**Work to be completed**
You are asked to filter the data below and copy every line holding "removed".

━━━━━ Provided information ━━━━━

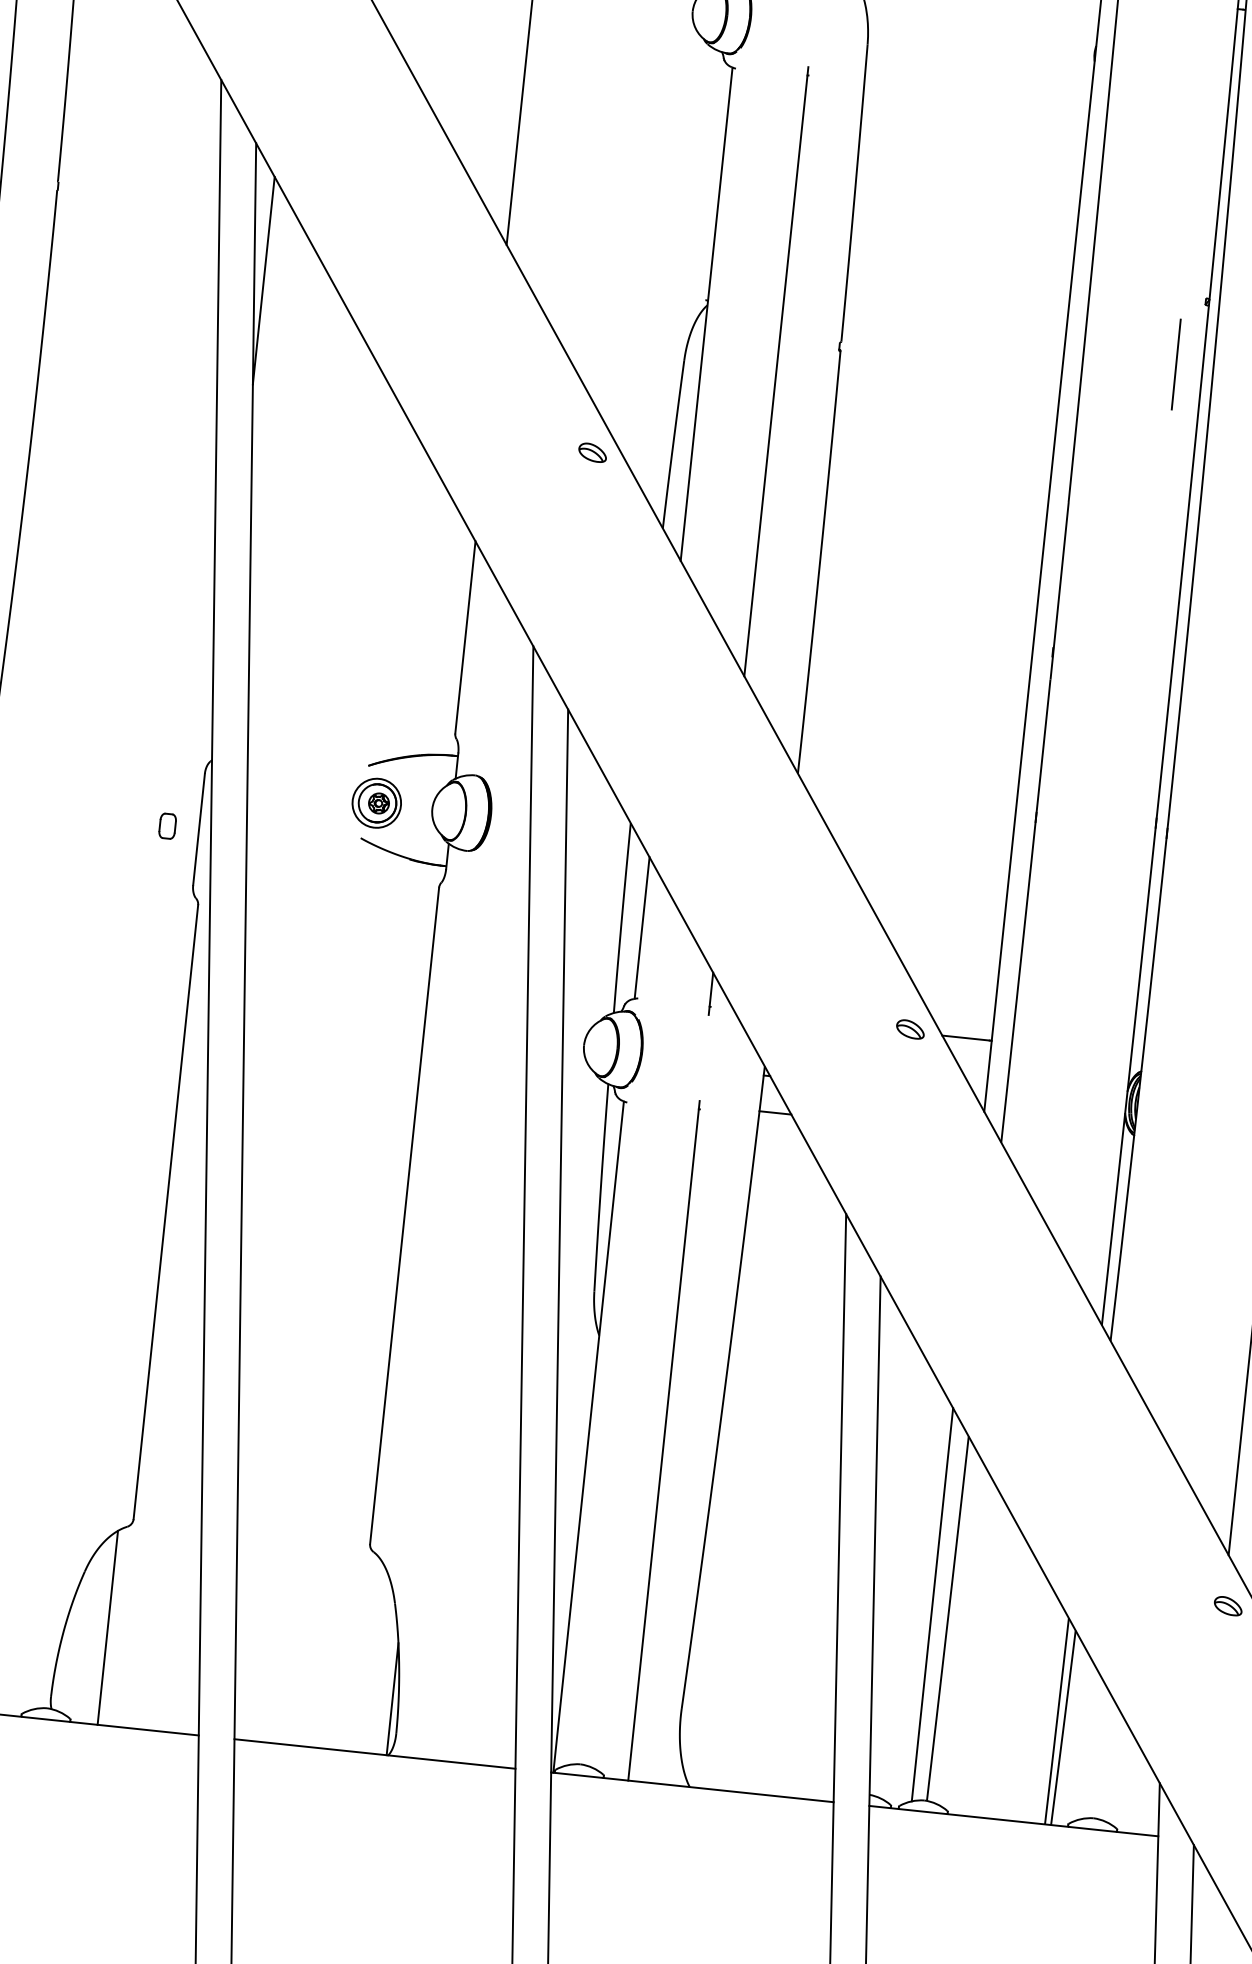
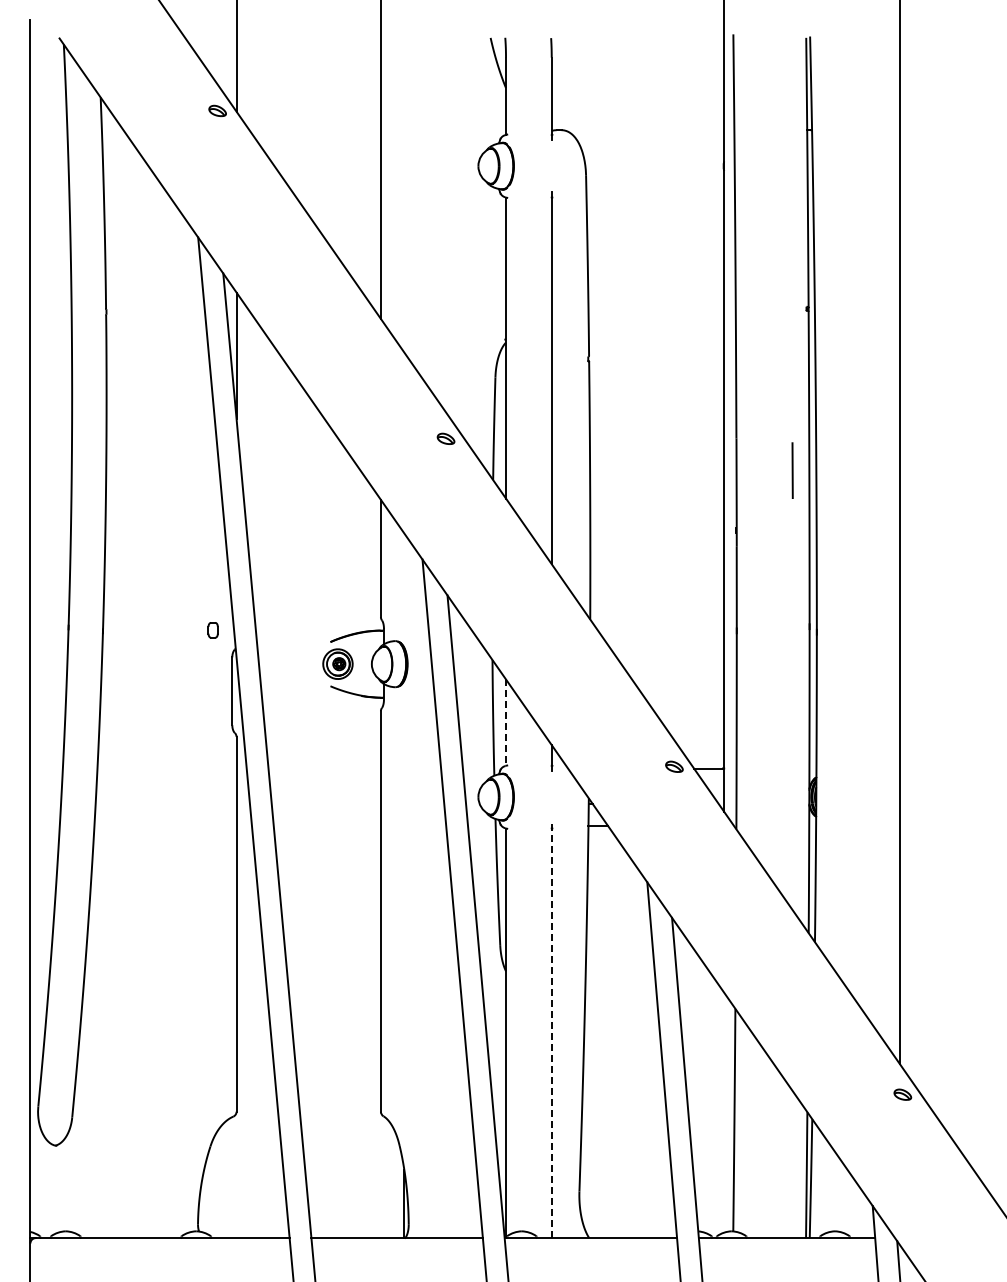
line: (1176, 364) -> (792, 470), moved
part: (166, 826) -> (212, 630), moved
line: (642, 929) -> (506, 723), solid -> dashed
line: (663, 1440) -> (551, 1030), solid -> dashed
line: (933, 1604) -> (724, 1112), removed
line: (107, 1627) -> (227, 1178), removed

━━━━━

**Output for this task**
line: (933, 1604) -> (724, 1112), removed
line: (107, 1627) -> (227, 1178), removed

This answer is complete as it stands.